* [Potongan Teks]
Tika memilih berfokus pada isu kekerasan seksual dan kesetaraan tanpa diskriminasi sejak tiga tahun lalu. Itulah saat dia memutuskan terbuka dengan menyatakan diri sebagai penyintas kekerasan seksual. "Jadi siapapun yang merasa sebagai korban bisa berbagi dengan saya," ujarnya. Ini keputusan yang berat karena setelah itu ada banyak cibiran dan "pengadilan" atas pengakuannya.
Semenjak itu, Tika terlibat aktif dalam pendampingan dan advokasi terhadap korban kekerasan seksual. Dia juga menjalani pendidikan untuk menjadi pendamping korban. Tika aktif menemani korban pemerkosaan di Transjakarta, menyukseskan program One Billion Rising (kampanye global perlawanan terhadap kekerasan seksual), hingga memberikan kampanye lewat video Tubuhku Otoritasku, yang baru dirilis Maret lalu bersamaan dengan album Merah milik Tika and The Dissidents.
Melalui lagu yang diciptakan pada 2012 itu, Tika meluncurkan kampanye kesadaran tentang tubuh perempuan. Tubuh wanita, kata dia, sebenarnya menjadi wilayah privat yang tidak bisa didikte.

* [Data Tersedia]
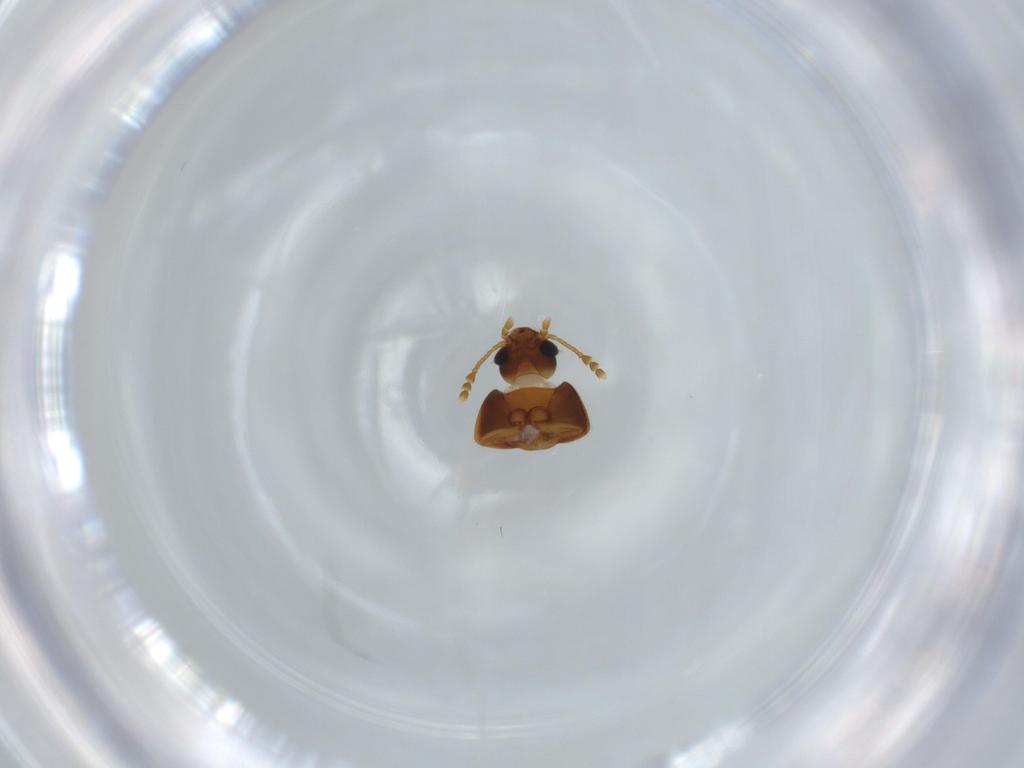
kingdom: Animalia
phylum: Arthropoda
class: Insecta
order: Coleoptera
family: Mycetophagidae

* [Soal Latihan 1]
Menurut teks tentang Tika, sejak kapan Tika berfokus pada isu kekerasan seksual dan kesetaraan tanpa diskriminasi?
* [Soal Latihan 2]
Sambung teks tentang Tika dengan melanjutkan tulisan setelah kalimat terakhirnya.
Butir-butir data itu merupakan bahan tersendiri yang terpisah dari teks.

* [Jawaban Tertulis 1]
Sejak tiga tahun lalu.

* [Jawaban Tertulis 2]
Klip lagu yang diunggah di YouTube menampilkan puluhan perempuan dengan pernyataan pribadi terkait dengan tubuh mereka. Dari yang sederhana semacam "My body is my business" hingga "Tubuhku bukan penjaga imanmu" oleh seorang aktivis wanita berhijab—yang kemudian memantik ancaman pembunuhan via telepon dan e-mail terhadap Tika. Dia dituduh mengarahkan mereka untuk membuat kata-kata itu. "Padahal para wanita itu sudah punya rencana atas hal yang akan mereka tulis di tubuhnya," ucapnya.
Ancaman yang muncul ia anggap serius. Suatu hari ada orang datang ke Kedai dan menanyakan alamat tempat tinggalnya. "Jujur, aku takut. Tapi ini tidak bakal menghentikan apa yang sudah kulakukan," kata Tika. Dia kini bahkan melangkah terus dengan menggagas Bersama Project, yang berfokus pada isu kesetaraan gender.
Tak gentar terhadap ancaman, ternyata Tika takut pada hal yang berbau horor. Iga Massardi, yang mengenal Tika sejak 2009, mengisahkan suatu ketika Tika terbirit-birit meninggalkan rumah karena listrik padam dan dia sendirian. Sialnya, Tika lupa menutup pintu, tidak mengunci pagar, dan langsung naik bajaj. "Untungnya enggak ada maling yang membobol rumah," kata Iga, lalu ngakak.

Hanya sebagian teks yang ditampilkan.